Each walk has been a unique experience and this one was especially fun as Charles and I enjoyed the company of two lively Colombians: my sister Sandra and my friend Vlacho (Vladimir). They were great fun and I would love to have them along anytime. I hope they join us again and we look forward to more company as we explore our backyard. We began this walk at Franklin and Highland (near the Kodak Theatre where the Oscars are held).
American Legion post, Hollywood.
This first stairway consisted of 103 step and led us to Glencoe Way from where you can see High Tower (more on that later).
Vlad, Sandra, and Charles enjoying the shaded stairway.
We continued along this street which ended at a cul-de-sac. A walkway that appeared to be private was actually a shaded path that led us to a Frank Lloyd Wright design - the Samuel Freeman house. This 1924-built structure is one of several in Los Angeles which include the Ennis and Hollyhock structures.
We retraced our steps back to Glencoe only to face this monster which led us to Paramount Drive - only the first part had railings.
The set of steps pictured above led to a 'walk street' (Los Altos Place). It is a rare occurence in Los Angeles to have two such streets intersect. These streets are only accessible by foot. We continued up the stairs to a path leading to the High Tower elevator and the Alta Loma walk street neighborhood.
I had no idea this High Tower campanile-type structure existed! Apparently it has appeared in numerous Raymond Chandler and Harry Bosch novels. The tower was built in the 1920s to serve the residents of the Alta Loma neighborhood and it is said that only 30 neighbors have keys to this elevator tower - all others have to hoof it like we did.
We encountered this gentleman (Gary) at the entrance to the tower. He owns several properties in the area and has lived there for a very long time. It was a treat to hear about his life experiences. According to Gary, the lady who was the voice of Snow White lived locally (see picture below) and they adopted each other. This woman's sister was a voice coach and counted Maria Callas among her students. I can only imagine the opera diva walking this neighborhood, her voice echoing through the hills. I love these types of unexpected experiences when exploring the city.
This home on Broadview Terrace was designed by Lloyd Wright (son of Frank Lloyd Wright).
We continued along this very quiet, lush, and secluded neighborhood called Alta Loma. I kept thinking about what a privilege it would be to live here but what happens when you need to get some diapers or have to buy new furniture or have to lug your groceries?? We saw a couple leaving with a baby so people do manage!
The 'Snow White' house.
An interesting mailbox. You can see through the window if you've got mail.
We climbed down this last set of steps back to civilization. It led us to an area next to the Hollywood Bowl.

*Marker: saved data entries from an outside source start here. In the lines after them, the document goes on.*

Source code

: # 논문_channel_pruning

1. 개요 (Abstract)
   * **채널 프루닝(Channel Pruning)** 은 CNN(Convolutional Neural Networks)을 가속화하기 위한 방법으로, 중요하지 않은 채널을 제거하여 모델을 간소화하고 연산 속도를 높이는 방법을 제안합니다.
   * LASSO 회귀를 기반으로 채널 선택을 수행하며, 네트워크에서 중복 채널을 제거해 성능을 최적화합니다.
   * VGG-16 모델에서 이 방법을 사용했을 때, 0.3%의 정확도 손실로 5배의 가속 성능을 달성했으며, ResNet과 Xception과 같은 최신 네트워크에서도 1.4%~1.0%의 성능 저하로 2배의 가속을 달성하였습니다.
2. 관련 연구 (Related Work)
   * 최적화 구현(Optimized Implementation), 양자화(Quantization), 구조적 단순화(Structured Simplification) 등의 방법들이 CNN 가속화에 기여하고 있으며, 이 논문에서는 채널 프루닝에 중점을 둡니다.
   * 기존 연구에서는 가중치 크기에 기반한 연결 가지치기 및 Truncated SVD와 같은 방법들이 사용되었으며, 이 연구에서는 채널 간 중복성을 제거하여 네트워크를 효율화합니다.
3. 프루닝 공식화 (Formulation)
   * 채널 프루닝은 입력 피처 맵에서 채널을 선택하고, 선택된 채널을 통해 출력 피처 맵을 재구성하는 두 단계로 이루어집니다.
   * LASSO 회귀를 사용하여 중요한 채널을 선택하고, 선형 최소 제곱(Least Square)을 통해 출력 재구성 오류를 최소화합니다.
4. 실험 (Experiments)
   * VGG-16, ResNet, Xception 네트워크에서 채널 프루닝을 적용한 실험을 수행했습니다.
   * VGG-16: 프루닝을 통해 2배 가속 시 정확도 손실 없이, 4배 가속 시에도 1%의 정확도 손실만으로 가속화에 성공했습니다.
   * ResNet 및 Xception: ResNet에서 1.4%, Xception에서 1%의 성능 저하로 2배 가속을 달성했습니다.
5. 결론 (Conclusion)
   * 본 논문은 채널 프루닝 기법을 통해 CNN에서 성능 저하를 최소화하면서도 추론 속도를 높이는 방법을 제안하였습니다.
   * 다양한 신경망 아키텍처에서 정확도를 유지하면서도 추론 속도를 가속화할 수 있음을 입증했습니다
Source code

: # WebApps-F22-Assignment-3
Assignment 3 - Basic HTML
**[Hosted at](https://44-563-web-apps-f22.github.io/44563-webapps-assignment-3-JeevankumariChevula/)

One of my favorite summertime activities is to attend concerts at the Hollywood Bowl but I didn't know there was a park on Highland Avenue adjacent to the main entrance. The Highland Camrose Park is a peaceful oasis with picnic benches and beautifully restored structures on the grounds. What a wonderful surprise to mark the end of our walk!
Since Charles has a food blog called 100 Miles we try to end all our walks with food. This time the four of us had lunch at the Alcove Cafe & Bakery in the Los Feliz neighborhood of Los Angeles. It's located in restored bungalows built in 1916 and offers a peaceful locale from which to recharge after an arduous walk.
Feel free to join me as I discover hidden parts of Los Angeles and tackle the remaining 37 stair walks.